*WORK TASK:* What do the lines say, reproduced word for word, from the first of the entries below through the line bearing "With the date"?

*Dataset entries:*
= Beginning of Section =
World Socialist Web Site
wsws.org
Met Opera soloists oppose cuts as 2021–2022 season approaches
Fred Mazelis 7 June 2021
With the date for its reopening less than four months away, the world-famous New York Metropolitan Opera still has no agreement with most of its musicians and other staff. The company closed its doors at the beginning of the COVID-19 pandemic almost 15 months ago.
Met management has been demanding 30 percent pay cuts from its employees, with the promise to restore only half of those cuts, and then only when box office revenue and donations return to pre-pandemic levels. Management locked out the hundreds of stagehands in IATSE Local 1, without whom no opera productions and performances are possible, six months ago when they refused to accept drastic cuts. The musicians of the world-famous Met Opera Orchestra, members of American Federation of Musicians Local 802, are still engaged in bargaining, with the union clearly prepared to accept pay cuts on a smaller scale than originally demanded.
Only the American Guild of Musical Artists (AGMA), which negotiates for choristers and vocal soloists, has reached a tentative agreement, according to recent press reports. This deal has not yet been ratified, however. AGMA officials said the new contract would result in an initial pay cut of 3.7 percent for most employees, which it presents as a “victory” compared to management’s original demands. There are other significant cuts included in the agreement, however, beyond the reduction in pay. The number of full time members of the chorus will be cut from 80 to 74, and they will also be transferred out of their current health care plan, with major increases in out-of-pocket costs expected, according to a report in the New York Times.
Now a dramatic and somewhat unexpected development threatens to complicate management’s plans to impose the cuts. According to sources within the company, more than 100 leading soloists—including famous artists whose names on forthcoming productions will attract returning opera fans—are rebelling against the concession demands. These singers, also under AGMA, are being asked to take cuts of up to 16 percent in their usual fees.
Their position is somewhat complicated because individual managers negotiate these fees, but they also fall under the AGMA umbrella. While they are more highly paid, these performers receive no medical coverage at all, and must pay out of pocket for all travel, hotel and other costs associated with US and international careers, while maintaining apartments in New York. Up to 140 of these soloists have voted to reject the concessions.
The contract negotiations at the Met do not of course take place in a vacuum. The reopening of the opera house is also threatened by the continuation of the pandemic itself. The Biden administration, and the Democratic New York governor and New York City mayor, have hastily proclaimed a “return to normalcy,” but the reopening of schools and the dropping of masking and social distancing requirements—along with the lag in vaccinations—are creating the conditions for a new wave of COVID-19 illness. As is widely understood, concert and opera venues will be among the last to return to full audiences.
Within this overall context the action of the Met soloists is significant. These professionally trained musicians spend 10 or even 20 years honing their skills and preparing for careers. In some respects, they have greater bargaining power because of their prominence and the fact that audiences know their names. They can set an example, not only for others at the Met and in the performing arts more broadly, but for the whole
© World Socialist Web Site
= End of Section =
*WRITTEN ANSWER:*
World Socialist Web Site
wsws.org
Met Opera soloists oppose cuts as 2021–2022 season approaches
Fred Mazelis 7 June 2021
With the date for its reopening less than four months away, the world-famous New York Metropolitan Opera still has no agreement with most of its musicians and other staff. The company closed its doors at the beginning of the COVID-19 pandemic almost 15 months ago.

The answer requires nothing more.